Questioned by Lusa, the Ministry of the Presidency, which is in charge of European funds, pointed out that the Government is confident that the PRR, together with Portugal 2030 and other measures that make up the National Reform Program 2023, will allow continuity to the advances achieved, “through sustained economic growth and in convergence with the EU [European Union], strengthening the competitiveness of companies, accelerating the energy transition and pursuing policies to combat poverty”.

The Ministry led by Mariana Vieira da Silva also guaranteed that the Government "is fully committed and focused on the good execution of the PRR", with the country showing that it is capable of fulfilling what was promised.

“Among the 27 EU countries, Portugal became, in February this year, the fifth country to receive the second disbursement”, he highlighted.

The Presidency also noted that, despite the implementation being taking place “in line with expectations”, the reprogramming proposal stems from the added challenges that the war in Ukraine and inflation posed to the EU in terms of implementing PRR investments.

Additionally, the Government decided to reinforce human resources, simplify public procurement, reduce bureaucracy in some processes and speed up financing payments.

At the end of May, Portugal submitted a proposal for the reprogramming of the PRR to Brussels, whose allocation exceeds 22.000 million euros.

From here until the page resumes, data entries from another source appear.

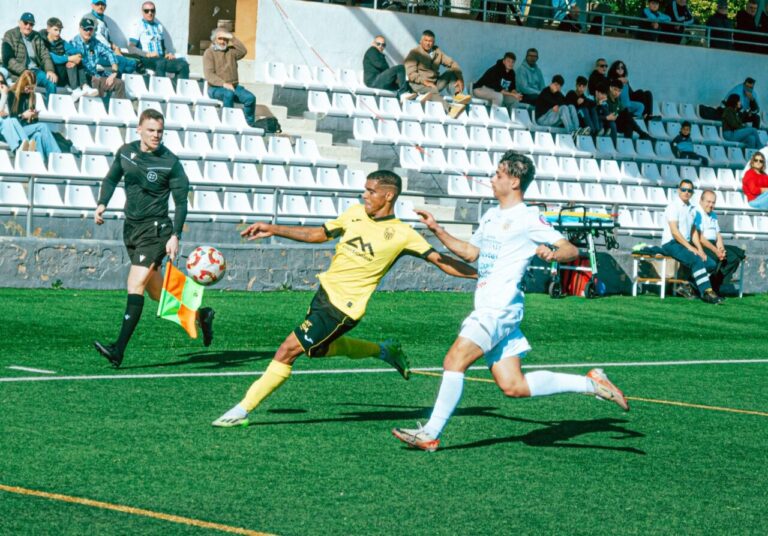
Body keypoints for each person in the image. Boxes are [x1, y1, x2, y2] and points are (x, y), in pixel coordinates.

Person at [391, 151, 629, 452]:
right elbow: (470, 253)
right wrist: (438, 230)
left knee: (454, 361)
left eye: (498, 174)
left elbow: (570, 250)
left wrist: (553, 254)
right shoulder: (491, 215)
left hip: (500, 308)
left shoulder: (528, 218)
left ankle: (431, 432)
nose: (493, 178)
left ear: (514, 181)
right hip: (491, 307)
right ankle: (592, 383)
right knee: (513, 386)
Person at [211, 170, 478, 427]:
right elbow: (319, 234)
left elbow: (440, 261)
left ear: (388, 196)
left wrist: (480, 275)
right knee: (318, 350)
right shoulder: (354, 214)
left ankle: (241, 410)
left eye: (371, 191)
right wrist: (274, 228)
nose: (364, 195)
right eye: (365, 189)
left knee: (287, 351)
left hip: (342, 309)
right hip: (323, 295)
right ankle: (384, 350)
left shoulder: (403, 234)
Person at [93, 108, 215, 368]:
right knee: (155, 291)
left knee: (135, 284)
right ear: (139, 129)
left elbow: (181, 203)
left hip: (156, 231)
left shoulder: (170, 162)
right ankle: (200, 315)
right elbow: (112, 177)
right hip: (132, 229)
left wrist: (175, 235)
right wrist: (102, 203)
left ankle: (118, 350)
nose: (156, 135)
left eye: (160, 131)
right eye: (151, 130)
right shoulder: (126, 152)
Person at [660, 180, 721, 304]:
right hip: (671, 243)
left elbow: (693, 232)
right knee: (696, 260)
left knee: (710, 263)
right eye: (684, 189)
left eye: (689, 190)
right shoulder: (673, 206)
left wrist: (699, 249)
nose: (686, 192)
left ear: (692, 193)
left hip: (684, 244)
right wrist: (691, 248)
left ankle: (687, 286)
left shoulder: (692, 209)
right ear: (678, 190)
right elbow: (675, 232)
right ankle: (707, 292)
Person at [203, 28, 257, 127]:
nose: (223, 41)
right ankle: (228, 123)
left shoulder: (231, 52)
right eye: (220, 38)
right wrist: (224, 84)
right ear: (214, 40)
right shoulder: (209, 53)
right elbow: (209, 75)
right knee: (228, 94)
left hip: (234, 87)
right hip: (215, 88)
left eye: (225, 39)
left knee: (250, 98)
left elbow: (243, 51)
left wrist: (232, 37)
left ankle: (249, 124)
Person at [695, 190, 745, 294]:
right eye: (708, 202)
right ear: (701, 201)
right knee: (715, 258)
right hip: (701, 244)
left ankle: (715, 283)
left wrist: (721, 248)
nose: (711, 205)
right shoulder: (697, 213)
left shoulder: (713, 215)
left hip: (713, 244)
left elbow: (717, 234)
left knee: (734, 257)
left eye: (713, 202)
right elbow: (700, 237)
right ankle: (711, 287)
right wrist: (716, 251)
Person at [5, 70, 61, 159]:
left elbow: (32, 123)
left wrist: (33, 116)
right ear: (22, 84)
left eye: (32, 88)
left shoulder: (31, 96)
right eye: (28, 87)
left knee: (38, 135)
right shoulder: (11, 94)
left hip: (26, 128)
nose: (30, 90)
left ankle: (39, 164)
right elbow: (11, 121)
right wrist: (23, 116)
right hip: (16, 130)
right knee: (43, 127)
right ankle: (57, 156)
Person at [127, 2, 190, 82]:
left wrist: (168, 54)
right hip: (146, 59)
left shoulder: (159, 27)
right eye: (147, 11)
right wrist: (147, 54)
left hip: (161, 58)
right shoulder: (138, 25)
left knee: (183, 64)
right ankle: (161, 91)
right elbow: (130, 47)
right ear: (142, 12)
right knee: (161, 63)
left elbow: (163, 47)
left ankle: (179, 91)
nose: (150, 13)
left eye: (152, 11)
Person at [404, 30, 465, 111]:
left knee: (452, 72)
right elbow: (411, 74)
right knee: (432, 90)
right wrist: (425, 82)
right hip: (418, 84)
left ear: (433, 42)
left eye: (431, 41)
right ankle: (450, 109)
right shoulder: (414, 52)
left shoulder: (437, 52)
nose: (428, 43)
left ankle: (457, 95)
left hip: (434, 84)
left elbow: (452, 63)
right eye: (426, 40)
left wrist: (460, 78)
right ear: (421, 41)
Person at [40, 18, 96, 102]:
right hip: (48, 73)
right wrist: (69, 58)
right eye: (55, 30)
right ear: (48, 29)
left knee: (75, 60)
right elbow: (50, 57)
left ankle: (84, 86)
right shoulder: (41, 41)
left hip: (61, 76)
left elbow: (76, 51)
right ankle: (76, 89)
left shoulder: (61, 42)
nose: (58, 33)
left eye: (60, 30)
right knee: (70, 60)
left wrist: (77, 56)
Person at [69, 18, 126, 100]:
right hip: (82, 79)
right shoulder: (73, 43)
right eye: (85, 29)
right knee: (96, 82)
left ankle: (121, 109)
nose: (88, 32)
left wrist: (114, 72)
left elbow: (110, 53)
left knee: (119, 83)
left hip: (95, 75)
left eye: (90, 29)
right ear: (80, 29)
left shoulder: (95, 42)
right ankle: (98, 109)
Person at [2, 13, 58, 96]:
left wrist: (50, 70)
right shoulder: (10, 35)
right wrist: (24, 71)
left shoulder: (36, 36)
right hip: (18, 72)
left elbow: (45, 54)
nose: (28, 26)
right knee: (25, 87)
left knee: (51, 81)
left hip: (35, 72)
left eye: (31, 24)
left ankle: (49, 107)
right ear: (19, 22)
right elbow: (8, 59)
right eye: (25, 23)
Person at [83, 0, 141, 75]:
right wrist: (112, 51)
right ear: (92, 5)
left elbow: (106, 39)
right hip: (96, 54)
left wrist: (114, 47)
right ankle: (135, 67)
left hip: (106, 52)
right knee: (129, 61)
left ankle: (118, 80)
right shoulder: (89, 18)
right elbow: (97, 38)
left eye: (102, 4)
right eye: (97, 4)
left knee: (130, 66)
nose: (100, 6)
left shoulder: (103, 21)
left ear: (105, 6)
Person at [0, 71, 32, 155]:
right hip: (3, 126)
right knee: (6, 121)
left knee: (12, 120)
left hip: (5, 128)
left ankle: (26, 146)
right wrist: (4, 95)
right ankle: (17, 150)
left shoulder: (5, 96)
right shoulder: (4, 95)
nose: (1, 85)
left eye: (2, 82)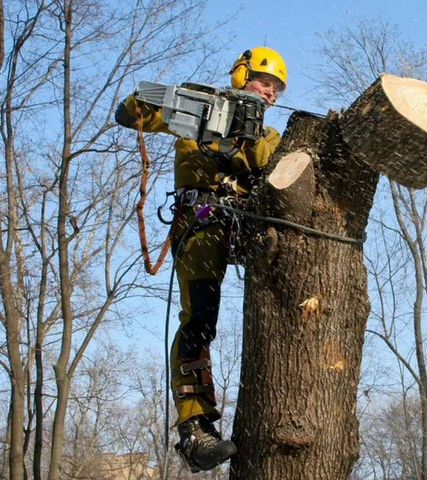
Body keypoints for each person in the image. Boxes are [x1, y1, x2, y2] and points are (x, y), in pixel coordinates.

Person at [115, 47, 287, 472]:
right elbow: (129, 113)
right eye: (265, 82)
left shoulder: (269, 139)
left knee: (288, 293)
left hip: (249, 224)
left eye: (277, 89)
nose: (270, 93)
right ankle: (195, 430)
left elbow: (276, 174)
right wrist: (180, 102)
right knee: (200, 318)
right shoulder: (198, 116)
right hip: (204, 220)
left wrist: (245, 146)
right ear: (242, 74)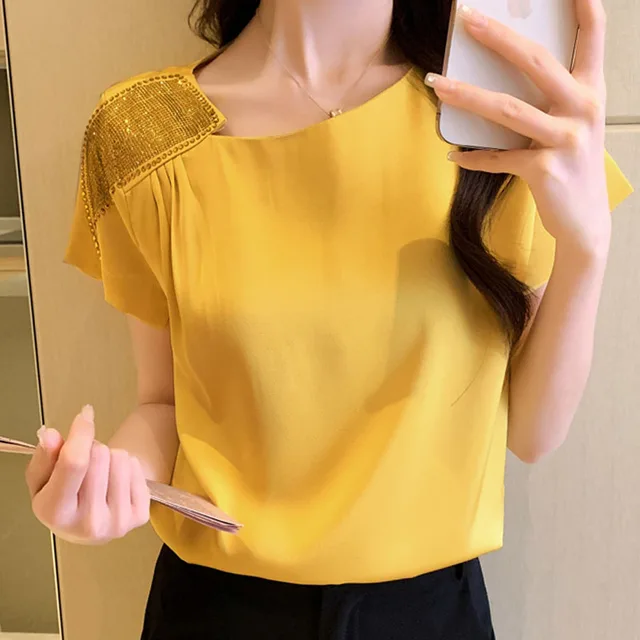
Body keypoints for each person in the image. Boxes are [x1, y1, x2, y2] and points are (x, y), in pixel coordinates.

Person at [25, 0, 633, 638]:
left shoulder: (499, 113)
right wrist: (103, 488)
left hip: (428, 615)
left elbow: (534, 433)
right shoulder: (143, 135)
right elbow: (163, 406)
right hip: (216, 611)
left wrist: (586, 246)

With the reprogramming, Portugal will now have 41 more measures, 11 reforms and 30 investments.

The total amount of the PRR (16.644 million euros – initial value), managed by the Structure of the Mission to Recover Portugal, is divided by its three structuring dimensions – resilience (11.125 million euros), climate transition (3.059 million euros) and digital transition (2.460 million euros).

Of the total allocation, approximately 13.900 million euros correspond to grants and 2.700 million euros to loans.

This plan, which runs until 2026, aims to implement a series of reforms and investments with a view to recovering economic growth.